2017 yılının ilk sekiz ayında uygulanan genişletici maliye politikası, verilen teşvikler ve alınan tedbirler ile birlikte tüketim ve kamu yatırım harcamaları ile de büyümeye katkı sağlamıştır. Bu bağlamda yatırım, üretim ve istihdamı desteklemek maksadıyla alınan önlemler, özel sektöre finansman desteği sağlamak ve yılın ilk üç ayına ait sosyal güvenlik prim ödemelerinin yılın son çeyreğine ertelenmesi gibi destekler merkezi yönetim bütçe açığının artmasına sebebiyet vermiştir (Maliye Bakanlığı, 2017: 35).

2018 yılında maliye politikası, bir taraftan enflasyonla mücadeleyi ve mali alanı desteklerken bir taraftan da yapısal, konjonktürel ve sosyal gereksinimleri karşılamak üzere yürütülmüştür.

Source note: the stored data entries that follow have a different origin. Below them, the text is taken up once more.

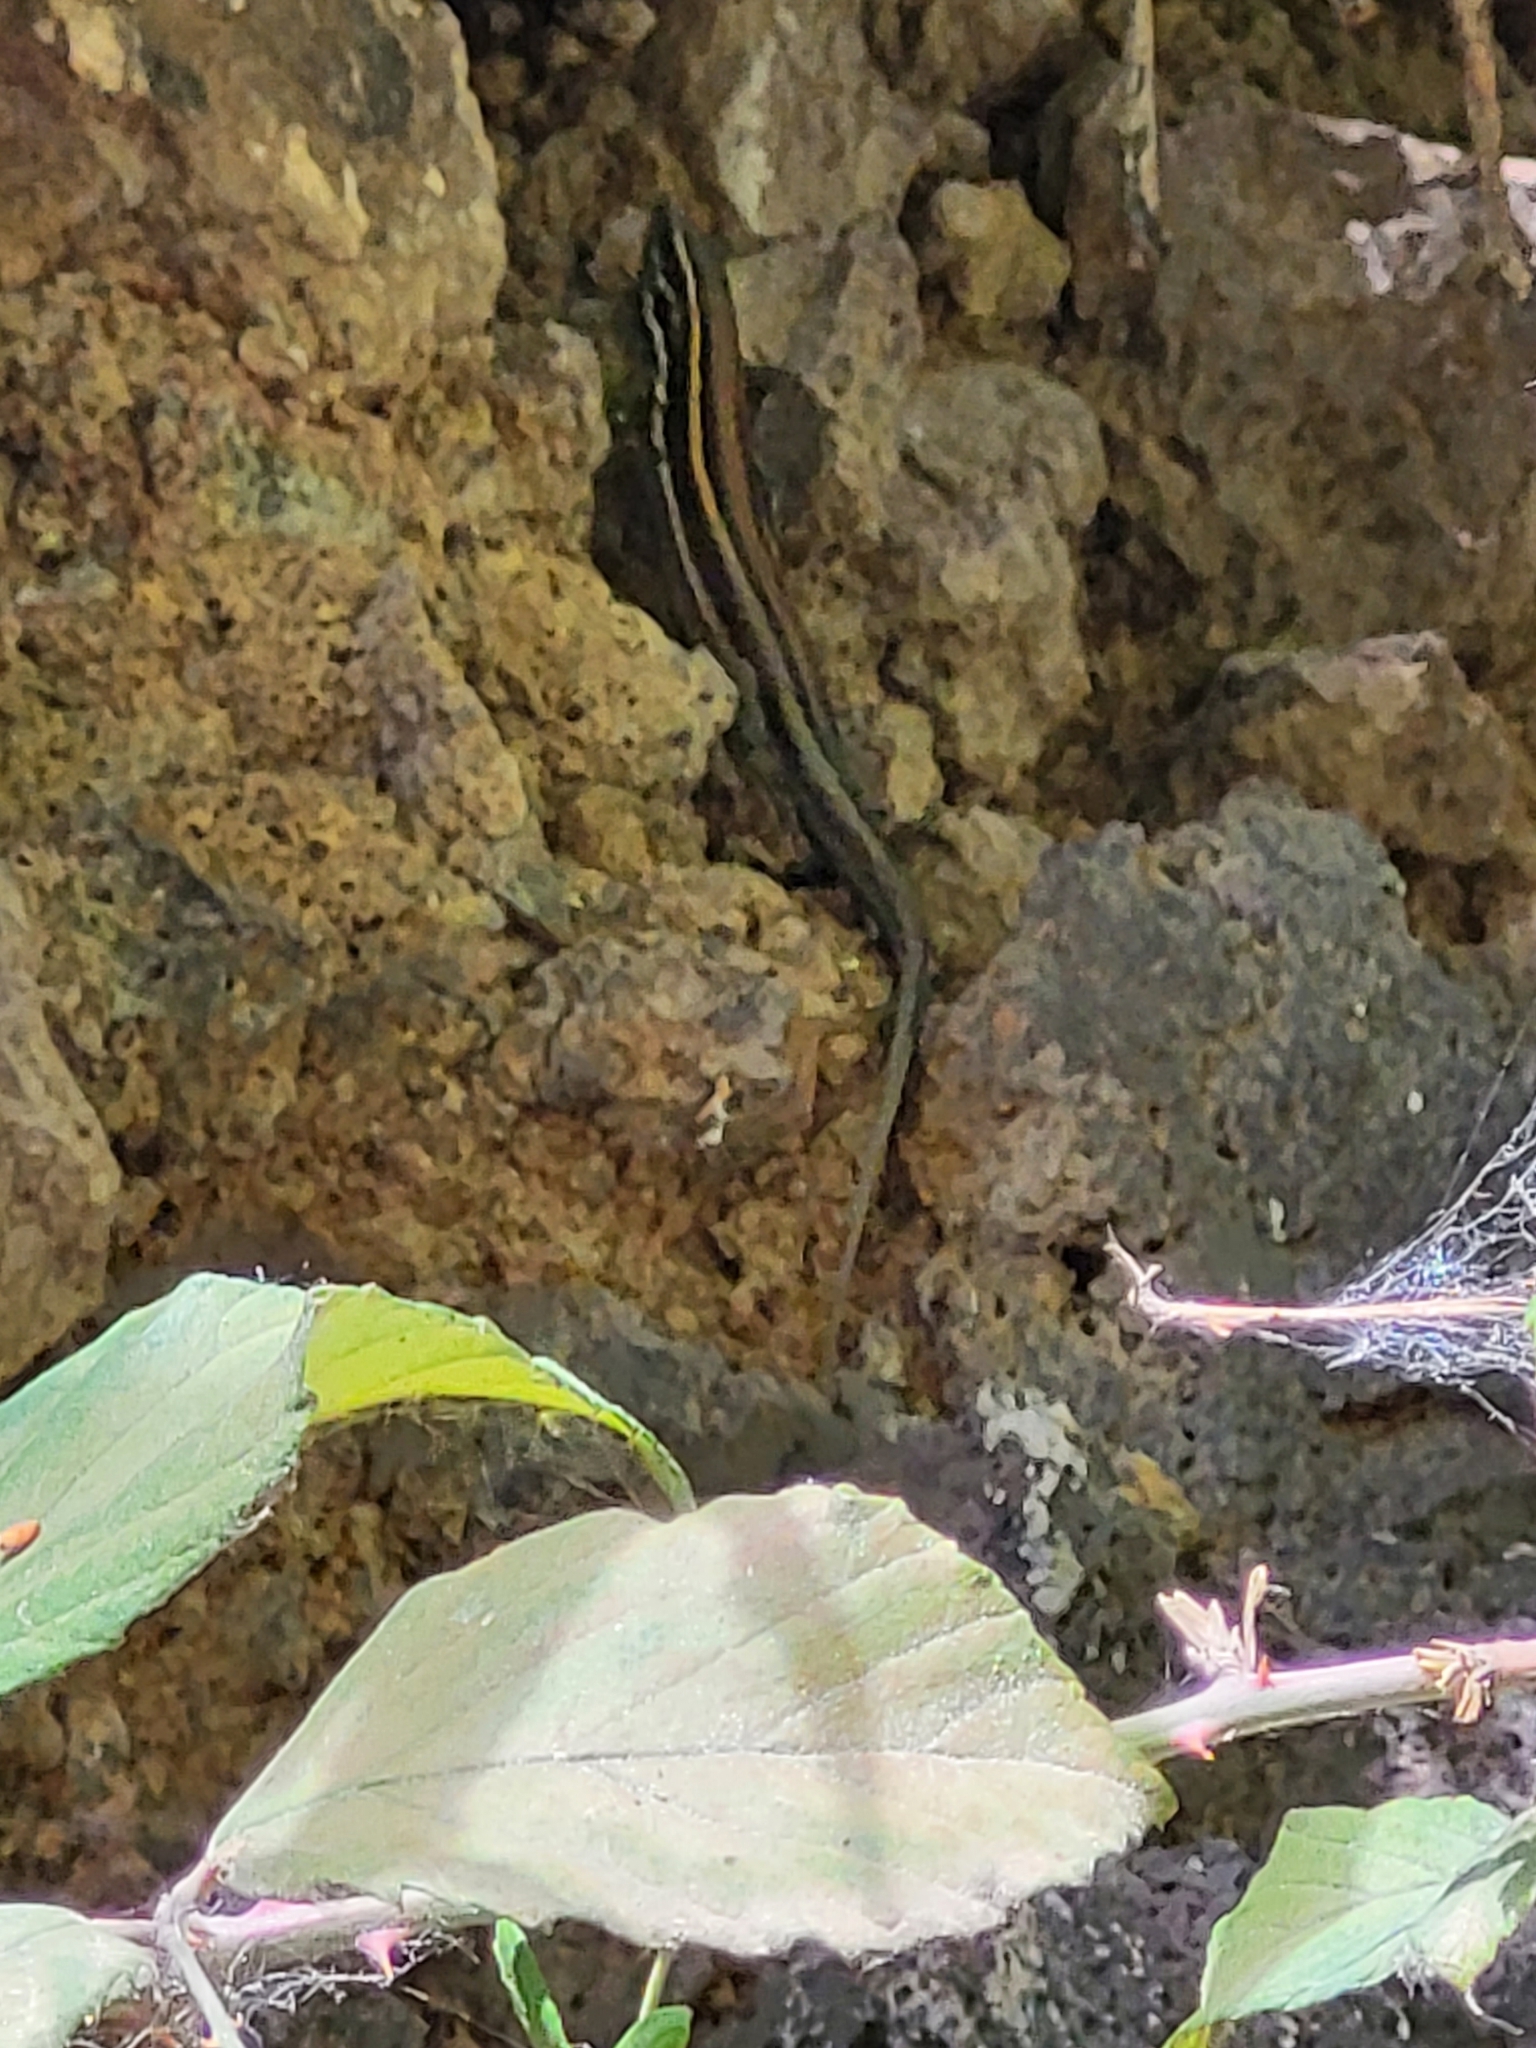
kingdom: Animalia
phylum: Chordata
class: Squamata
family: Lacertidae
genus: Gallotia
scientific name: Gallotia caesaris
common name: Boettger's lizard
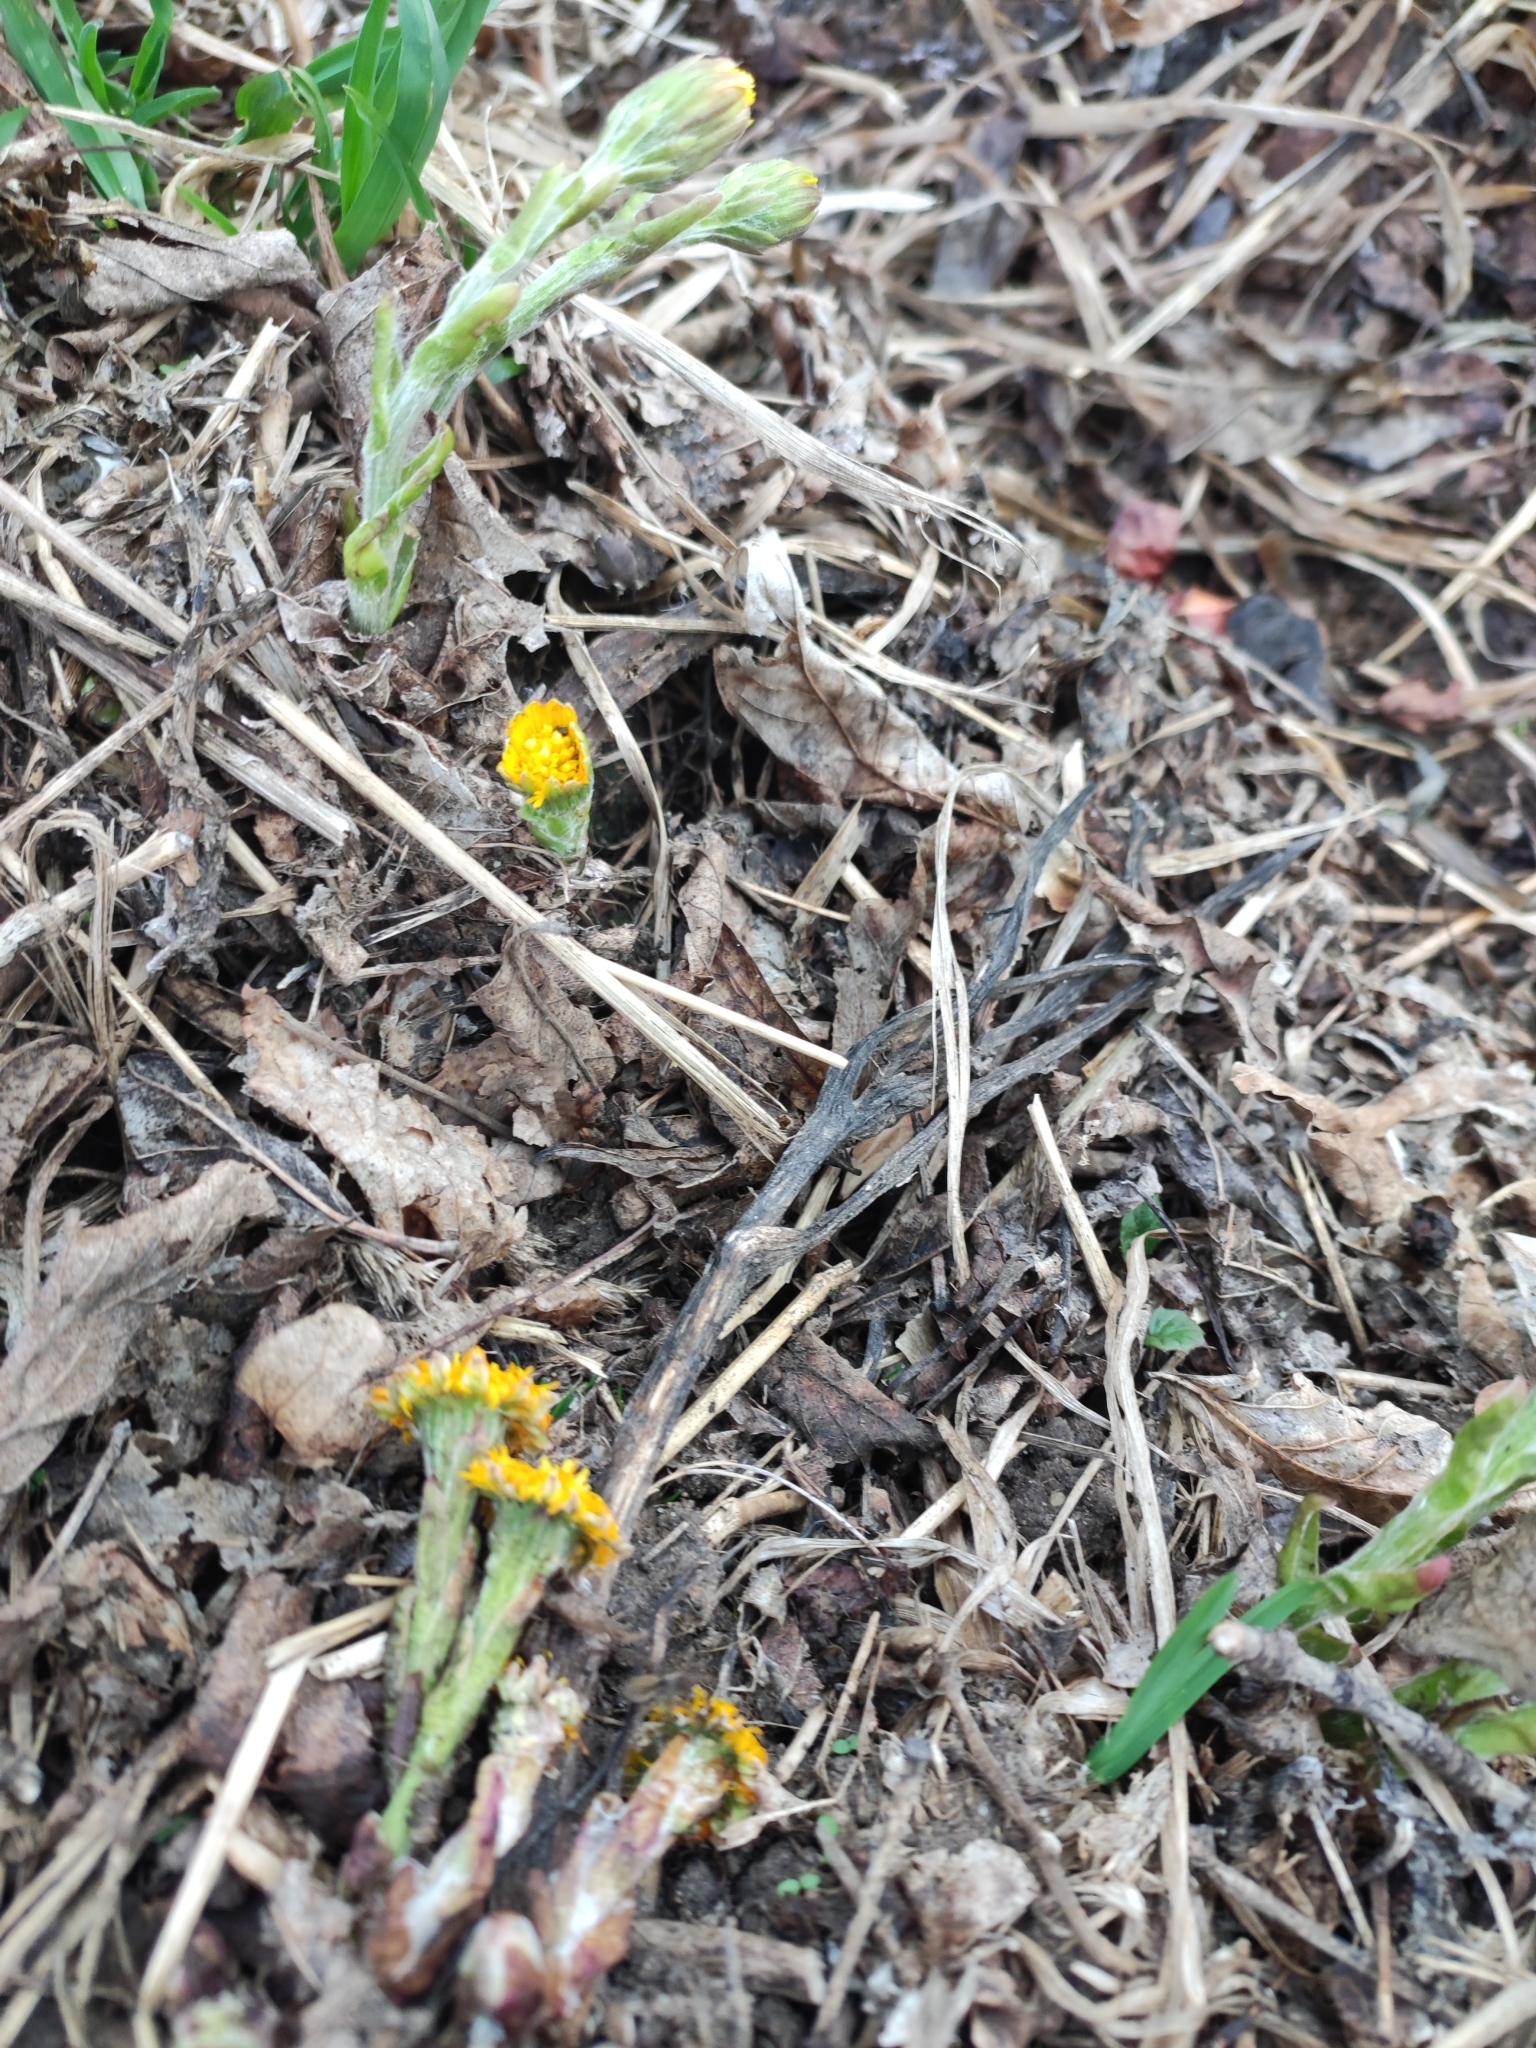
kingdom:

Mali alanı desteklemek için gider programları gözden geçirilmiş, gereken düzenlemeler yapılmış, tasarruf tedbirleri alınmış, akaryakıt alımları, taşıt kiralama, kırtasiye yolluk ve büro malzemesi, temsil ve ağırlama giderlerinde ödenekler azaltılmıştır. Kamu gelirlerinde yapılan düzenlemelerle GSYH’nin yaklaşık yüzde 0,3’ü civarında ek bir mali alan yaratılmıştır. Sosyal adaleti ve gelir dağılımını ve pekiştiren düzenlemeler ile sektörel vergi teşvikleri uygulanmıştır. Türkiye Cumhuriyet Merkez Banka’sının enflasyonla mücadelesini destekleyen düzenlemeler uygulamaya geçirilmiştir. Ekonominin yapısal dönüşümüne katkı sağlamak maksadı ile vergisel teşvikler sunulmuş, kamu yatırımları hızlandırılmıştır (Hazine ve Maliye Bakanlığı, 2018: 29).